# [GIVEN TEXT]
_____
Netflix, the PAS option for amusement


Kelantan Deputy Menteri Besar Mohd Amar Abdullah opens Pandora’s Box by advocating Netflix when trying to whitewash PAS Youth chief Ahmad Fadhli Shaari’s trip to the cinema. – The Malaysian Insight file pic, July 3, 2022.

Commentary by Mustafa K. Anuar

IN trying to deflect criticisms of PAS’ three-decade ban on cinemas in Kelantan, Deputy Menteri Besar Mohd Amar Abdullah argued that Kelantanese no longer needed cinemas as they could now have Netflix in their own living rooms as an option.

This statement came about in what seemed like his struggle to justify the act of his party’s Youth Wing chief Ahmad Fadhli Shaari watching the Mat Kilau movie – much acclaimed particularly by Malay nationalists – in a cinema in Kuala Lumpur recently.

Fadhli’s presence in the cinema jars with his strong stand in 2016 against having cinemas in Kelantan as he felt that such entertainment outlets could lead to social problems.

That is why his latest stance sparked an outcry on social media, smacking of double standards for, if it is wrong to be in a cinema in Kelantan, then it should be also wrong to do so elsewhere.

Despite the irony, Amar insisted that Fadhli showed that PAS did not block people from being entertained or watching films. Strange logic, this one.

In offering Netflix as an option, it is hoped that Amar is aware that not many Kelantanese can afford the subscription streaming service operated from the United States.

In short, a monthly fee for Netflix can be prohibitive in a state where the poverty rate is high, and where putting food on the table is more crucial than having the latest episode on a premium streaming service.

Moreover, Netflix enthusiasts in Kelantan, as in any other place, would need more than just electricity to get it going.

Unlike subscribers of Astro that now also offers Netflix, they would need an internet connection, which may be as difficult as getting clear water from the tap has been in Kelantan over the years.

Yet more importantly, we hope Amar is also aware that he has opened up a Pandora’s Box with his offering to the people of Kelantan.
_____
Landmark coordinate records
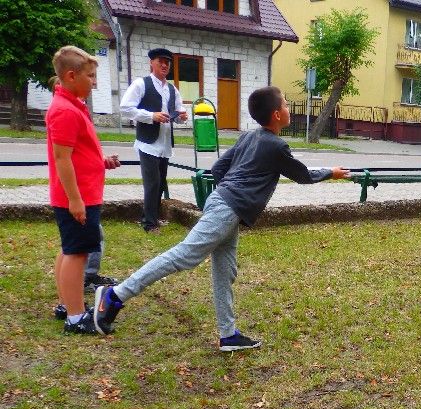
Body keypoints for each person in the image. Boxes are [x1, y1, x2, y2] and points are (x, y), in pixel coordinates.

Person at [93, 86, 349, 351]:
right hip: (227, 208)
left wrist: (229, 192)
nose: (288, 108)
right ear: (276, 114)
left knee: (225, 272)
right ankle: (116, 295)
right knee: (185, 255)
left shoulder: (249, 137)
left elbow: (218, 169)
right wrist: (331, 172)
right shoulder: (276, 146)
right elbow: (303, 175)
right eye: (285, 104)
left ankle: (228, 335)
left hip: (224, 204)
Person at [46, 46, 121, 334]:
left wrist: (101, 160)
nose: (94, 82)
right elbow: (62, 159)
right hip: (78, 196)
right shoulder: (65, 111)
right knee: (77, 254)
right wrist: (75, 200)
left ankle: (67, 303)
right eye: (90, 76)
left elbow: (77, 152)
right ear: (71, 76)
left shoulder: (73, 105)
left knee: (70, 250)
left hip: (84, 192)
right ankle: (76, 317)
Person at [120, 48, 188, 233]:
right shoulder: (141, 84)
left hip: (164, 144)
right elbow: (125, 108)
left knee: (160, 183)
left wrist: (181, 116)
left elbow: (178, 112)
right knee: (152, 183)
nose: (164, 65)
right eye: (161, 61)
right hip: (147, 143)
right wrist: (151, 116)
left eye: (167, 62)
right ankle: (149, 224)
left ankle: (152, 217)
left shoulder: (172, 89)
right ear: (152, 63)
_____
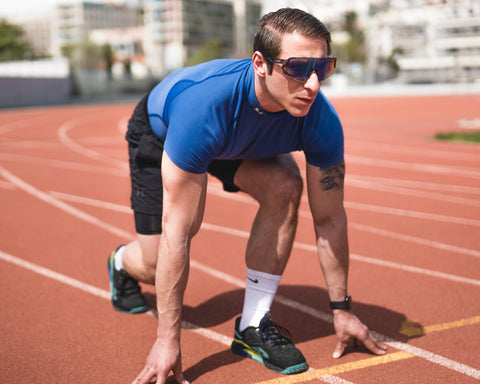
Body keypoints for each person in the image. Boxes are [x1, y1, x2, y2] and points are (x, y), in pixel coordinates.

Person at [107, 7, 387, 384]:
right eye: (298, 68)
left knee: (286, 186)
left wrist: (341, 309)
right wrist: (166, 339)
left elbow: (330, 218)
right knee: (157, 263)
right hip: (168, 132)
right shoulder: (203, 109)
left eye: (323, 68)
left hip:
_____
# [WHAT THE TASK ASKS]
Continue the commentary on the PAS cinema ban in Kelantan and the Netflix option, starting right after its last sentence.

# [TASK RESPONSE]
For the uninitiated, including PAS members, Netflix offers a range of films and television shows, many of which are able to drop liberal jaws.

This is because the streaming service is able to bring into homes, among other interesting and informative fare, couples in compromising positions, irrespective of their sexual preferences, and climaxing in various languages, while viewers munch their kuaci or popcorn.

Sexual promiscuity at the click of the button, which is obviously not Shariah-compliant.

In other words, a PAS bent on banning many things has in effect opened up the floodgates to the “immorality” of supposedly devilish Western origin into Kelantan.

Of course, with the exception of the German Mercedes-Benz.

In a sense, Amar’s statement is an indirect admission that the world has been made borderless particularly by the internet, so that audio-visual materials need not be contained and delivered within a physical space, such as a cinema, where you spend one or two hours watching a film.

However, this also means that even without cinemas, social problems can still occur in Kelantan, which is already known to have issues of drug addiction, rape, incest, HIV infection, domestic violence and divorce.

While you may argue that such social issues also exist in other parts of the country, the fact that they persist in Kelantan under the watch of a nanny apparatus should make us wonder whether there are underlying causes that might have been neglected or overlooked.

For instance, poverty and unemployment could lead to various social problems, such as drug use, rape, incest and other forms of escapism that might not be kosher.

Of course, this does not necessarily imply that morally questionable activities are the preserve of the dispossessed. Corruption, for example, can also tempt the powerful and the well-to-do despite religious upbringing.

Netflix may well be an escapism that the state government can do without. – July 3, 2022.